Start With Alignment
“In terms of plié, tension is one of your biggest enemies,” says Gretchen Vogelzang, director of the Greater Washington Dance Center, where she teaches ballet. One source of this tension, Vogelzang says, is often misalignment: “If the pelvis is not aligned properly, everything has to grip to hold on.”
Assess your plié from top to bottom to make sure you are lined up correctly: Is your pelvis in a neutral position? Is your core engaged? Are knees tracking over toes? Are all 10 toes on the floor, with the arch of each foot supported? Vogelzang says that addressing misalignment higher up the kinetic chain often helps with problems lower down, and allows dancers to plié with more freedom.
Tightness in overworked muscles often limits dancers from reaching their plié’s potential, says LaBelle. She often sees this in dancers who skip or rush through their warm-up (which should include dynamic stretches) and cooldown (which should be at least 10 to 15 minutes long and include self-release and deeper static stretching).
Make sure what you’re doing outside the studio is helping keep your muscles pliable too: Wearing supportive footwear is essential, says LaBelle, as is getting enough rest and hydration.
Work With What You Have
Sometimes a plié’s depth can be limited by anatomical factors, like a short Achilles tendon or ankle impingement.
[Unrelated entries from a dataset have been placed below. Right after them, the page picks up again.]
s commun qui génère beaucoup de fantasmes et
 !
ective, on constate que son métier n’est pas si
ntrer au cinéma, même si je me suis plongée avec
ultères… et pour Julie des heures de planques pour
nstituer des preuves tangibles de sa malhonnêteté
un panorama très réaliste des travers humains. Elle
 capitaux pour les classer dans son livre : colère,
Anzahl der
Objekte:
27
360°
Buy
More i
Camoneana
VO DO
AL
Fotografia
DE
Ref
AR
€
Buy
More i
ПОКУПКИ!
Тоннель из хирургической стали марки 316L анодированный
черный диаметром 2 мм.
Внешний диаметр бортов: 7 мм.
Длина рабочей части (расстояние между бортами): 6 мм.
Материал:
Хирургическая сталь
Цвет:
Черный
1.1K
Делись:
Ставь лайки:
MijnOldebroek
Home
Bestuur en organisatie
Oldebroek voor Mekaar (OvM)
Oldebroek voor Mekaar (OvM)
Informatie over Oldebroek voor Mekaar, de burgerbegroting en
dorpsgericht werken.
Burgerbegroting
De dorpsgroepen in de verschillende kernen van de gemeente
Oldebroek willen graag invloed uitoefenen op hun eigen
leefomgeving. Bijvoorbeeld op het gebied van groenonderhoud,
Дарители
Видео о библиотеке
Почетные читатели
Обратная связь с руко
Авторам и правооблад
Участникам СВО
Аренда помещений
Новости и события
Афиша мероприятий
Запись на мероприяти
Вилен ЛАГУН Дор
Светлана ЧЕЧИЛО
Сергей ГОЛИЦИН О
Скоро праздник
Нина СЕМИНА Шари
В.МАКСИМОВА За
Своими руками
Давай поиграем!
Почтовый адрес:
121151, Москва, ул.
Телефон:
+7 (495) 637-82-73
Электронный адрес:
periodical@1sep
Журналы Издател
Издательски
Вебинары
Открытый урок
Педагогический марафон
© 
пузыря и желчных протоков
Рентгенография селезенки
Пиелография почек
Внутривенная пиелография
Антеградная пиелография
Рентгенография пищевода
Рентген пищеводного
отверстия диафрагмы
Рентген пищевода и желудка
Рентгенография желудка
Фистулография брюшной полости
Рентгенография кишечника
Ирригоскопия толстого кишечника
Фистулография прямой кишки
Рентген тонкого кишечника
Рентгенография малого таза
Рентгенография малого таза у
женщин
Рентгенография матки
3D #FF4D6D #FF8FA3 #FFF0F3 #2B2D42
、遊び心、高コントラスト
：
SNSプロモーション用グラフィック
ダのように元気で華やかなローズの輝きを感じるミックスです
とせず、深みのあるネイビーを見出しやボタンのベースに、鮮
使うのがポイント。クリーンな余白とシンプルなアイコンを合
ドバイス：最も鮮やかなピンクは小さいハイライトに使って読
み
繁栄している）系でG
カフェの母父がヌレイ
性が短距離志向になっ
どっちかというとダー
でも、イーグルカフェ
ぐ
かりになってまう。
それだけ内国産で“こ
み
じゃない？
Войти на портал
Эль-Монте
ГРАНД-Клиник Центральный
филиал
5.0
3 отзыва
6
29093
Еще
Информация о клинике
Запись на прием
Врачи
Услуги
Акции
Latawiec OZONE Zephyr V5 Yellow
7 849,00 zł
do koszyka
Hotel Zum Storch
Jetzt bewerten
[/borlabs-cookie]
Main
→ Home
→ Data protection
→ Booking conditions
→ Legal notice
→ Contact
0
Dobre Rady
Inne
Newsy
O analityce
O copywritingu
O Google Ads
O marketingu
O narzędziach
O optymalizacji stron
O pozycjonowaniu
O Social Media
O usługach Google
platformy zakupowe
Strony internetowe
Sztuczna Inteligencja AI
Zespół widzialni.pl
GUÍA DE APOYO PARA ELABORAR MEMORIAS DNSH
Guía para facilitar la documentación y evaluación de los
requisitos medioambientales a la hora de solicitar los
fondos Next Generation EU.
Ballet dancers often face a particular dilemma, says LaBelle: They have lots of plantar flexion, which helps them to get on pointe, but in turn they may have less dorsiflexion range of motion, which is needed for a deep plié.
Even when you’ve reached the limits of the shape of your plié, there’s still much you can do to get that juicy quality—and create the illusion that your plié is deeper than it actually is.
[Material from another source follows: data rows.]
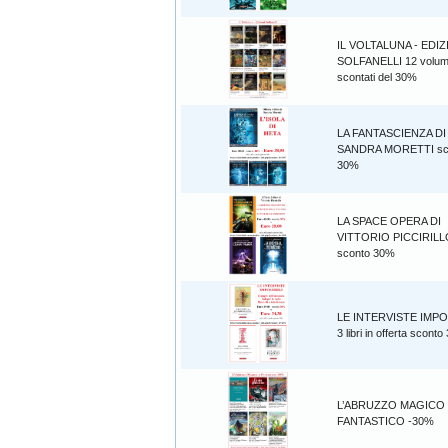
IL VOLTALUNA - EDIZ
SOLFANELLI 12 volum
scontati del 30%
LA FANTASCIENZA DI
SANDRA MORETTI sc
30%
LA SPACE OPERA DI
VITTORIO PICCIRILL
sconto 30%
LE INTERVISTE IMPO
3 libri in offerta scont
L’ABRUZZO MAGICO
FANTASTICO -30%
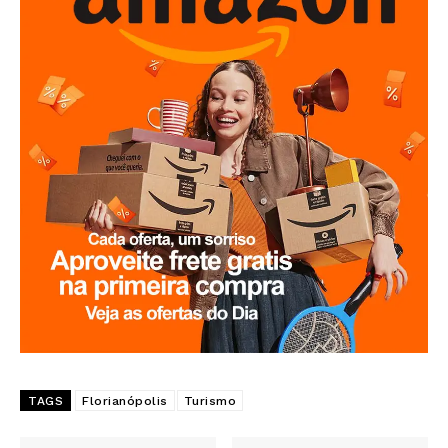
TAGS
Florianópolis
Turismo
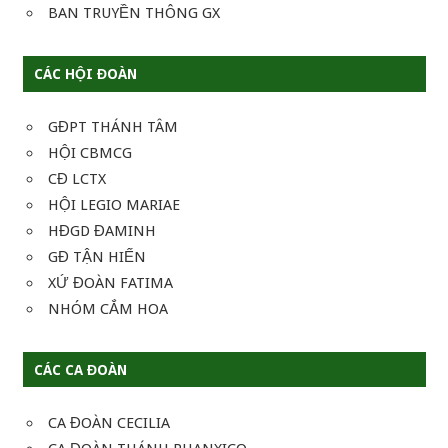
BAN TRUYỀN THÔNG GX
CÁC HỘI ĐOÀN
GĐPT THÁNH TÂM
HỘI CBMCG
CĐ LCTX
HỘI LEGIO MARIAE
HĐGD ĐAMINH
GĐ TẬN HIẾN
XỨ ĐOÀN FATIMA
NHÓM CẮM HOA
CÁC CA ĐOÀN
CA ĐOÀN CECILIA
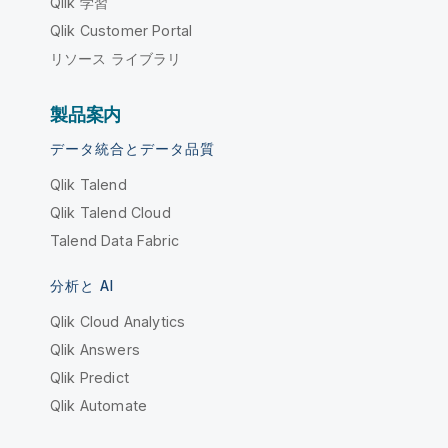
Qlik 学習
Qlik Customer Portal
リソース ライブラリ
製品案内
データ統合とデータ品質
Qlik Talend
Qlik Talend Cloud
Talend Data Fabric
分析と AI
Qlik Cloud Analytics
Qlik Answers
Qlik Predict
Qlik Automate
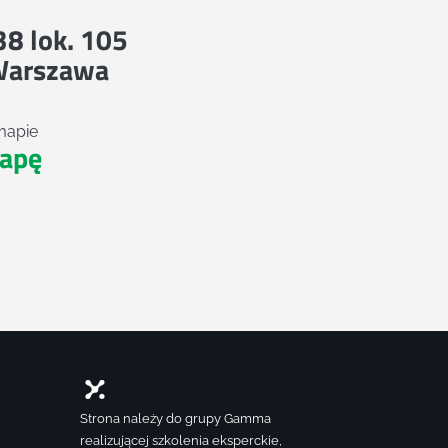
 38 lok. 105
Warszawa
mapie
apę
Strona należy do grupy Gamma
realizującej szkolenia eksperckie,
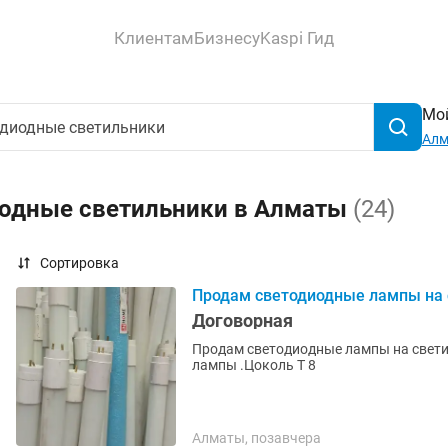
Клиентам
Бизнесу
Kaspi Гид
Мой
Ал
иодные светильники в Алматы
(24)
Сортировка
Продам светодиодные лампы на с
Договорная
Продам светодиодные лампы на свети
лампы .Цоколь T 8
Алматы, позавчера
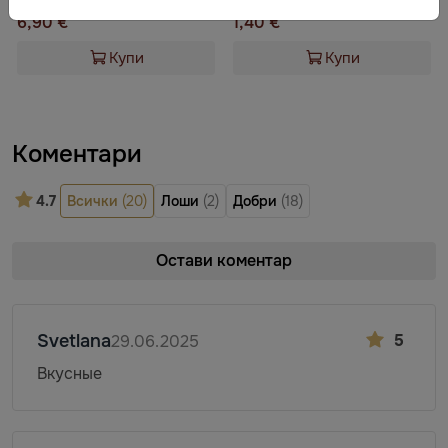
6,90 €
1,40 €
Купи
Купи
Коментари
4.7
Всички
(20)
Лоши
(2)
Добри
(18)
Остави коментар
Svetlana
5
29.06.2025
Вкусные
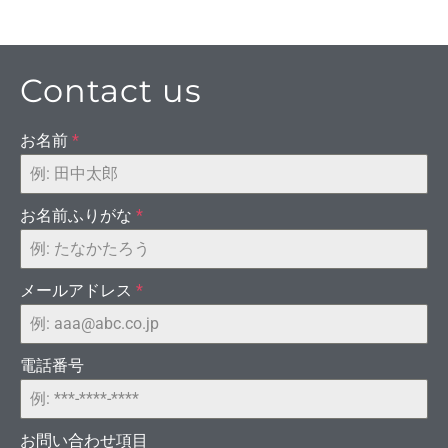
る。
Contact us
お名前
*
お名前ふりがな
*
ECへ誘
メールアドレス
*
電話番号
海外
お問い合わせ項目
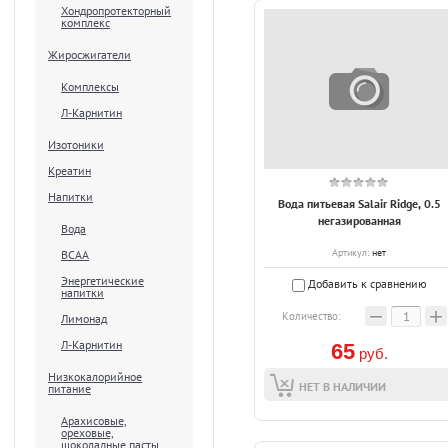
Хондропротекторный
комплекс
Жиросжигатели
Комплексы
Л-Карнитин
Изотоники
Креатин
Напитки
Вода питьевая Salair Ridge, 0.5
негазированная
Вода
Артикул:
нет
ВСАА
Энергетические
Добавить к сравнению
напитки
−
+
Количество:
Лимонад
Л-Карнитин
65
руб.
Низкокалорийное
НЕТ В НАЛИЧИИ
питание
Арахисовые,
ореховые,
шоколадные пасты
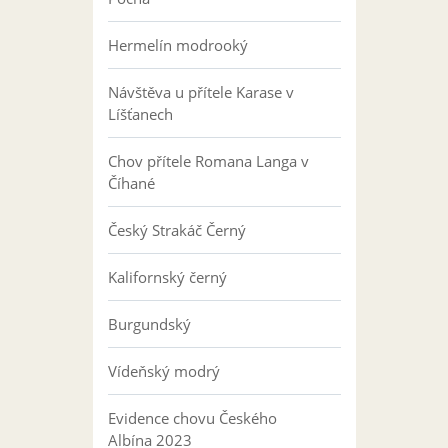
Hermelín modrooký
Návštěva u přítele Karase v
Líšťanech
Chov přítele Romana Langa v
Číhané
Český Strakáč Černý
Kalifornský černý
Burgundský
Vídeňský modrý
Evidence chovu Českého
Albína 2023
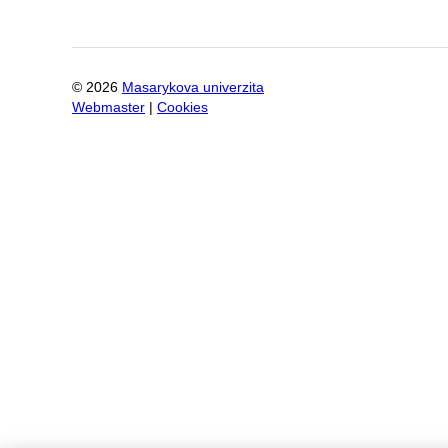
©
2026
Masarykova univerzita
Webmaster
|
Cookies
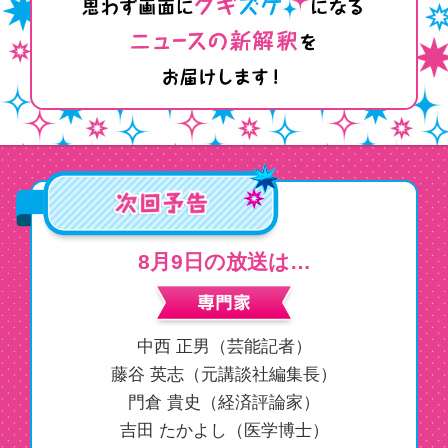
8月9日の放送は…
中西 正男（芸能記者）
藤谷 英志（元講談社編集長）
門倉 貴史（経済評論家）
吉田 たかよし（医学博士）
One tactic: Use the strength of your quadriceps to modulate the speed of your plié’s descent, says Vogelzang, playing with the idea of resisting gravity. She also recommends coordinating your exhale with your plié and masking a short plié with the upper body. “It’s one thing to come down suddenly and abruptly,” she says, “but it’s another thing if you come down and let your arms continue the motion.”
Just don’t resort to unsafe cheats, like lifting your heels at the bottom of the plié, says LaBelle.
Use New Words and Images
Using the right imagery is key to attaining that supple quality. You may want to start with what you call the step itself. Los Angeles–based Gaga teacher Anna Long sometimes finds that simply saying “bending at the knees” instead of “plié” can help dancers approach it with fresh eyes. She also uses images like accepting the weight of your legs or bending at the hips as if you’re sitting in a soft chair.
One word you may want to expel from your plié vocabulary: push. “When we use words like ‘push,’ muscularly it means we’re probably gripping,” says LaBelle. She encourages dancers to instead think of words like “softening” and “folding.”
Find Pleasure in Plié
Dancers plié thousands of times a year, says Long, so they might as well enjoy the experience. This is especially true at the beginning of class, says LaBelle, pointing out that doing pliés at the barre is a dynamic stretch in itself and should be treated as such. “You want to work in that nice springy range that doesn’t feel forced,” she says. “It’s a critical part of warm-up—
it can activate the glutes, the quads, the hamstrings, bringing all the big players into readiness for class or performance.”
For Long, plié is an opportunity to get into her body. “I research how bending the knees connects me to my body as
a whole,” she says. “Most of us start our day with plié—look for pleasure in the start of your practice.”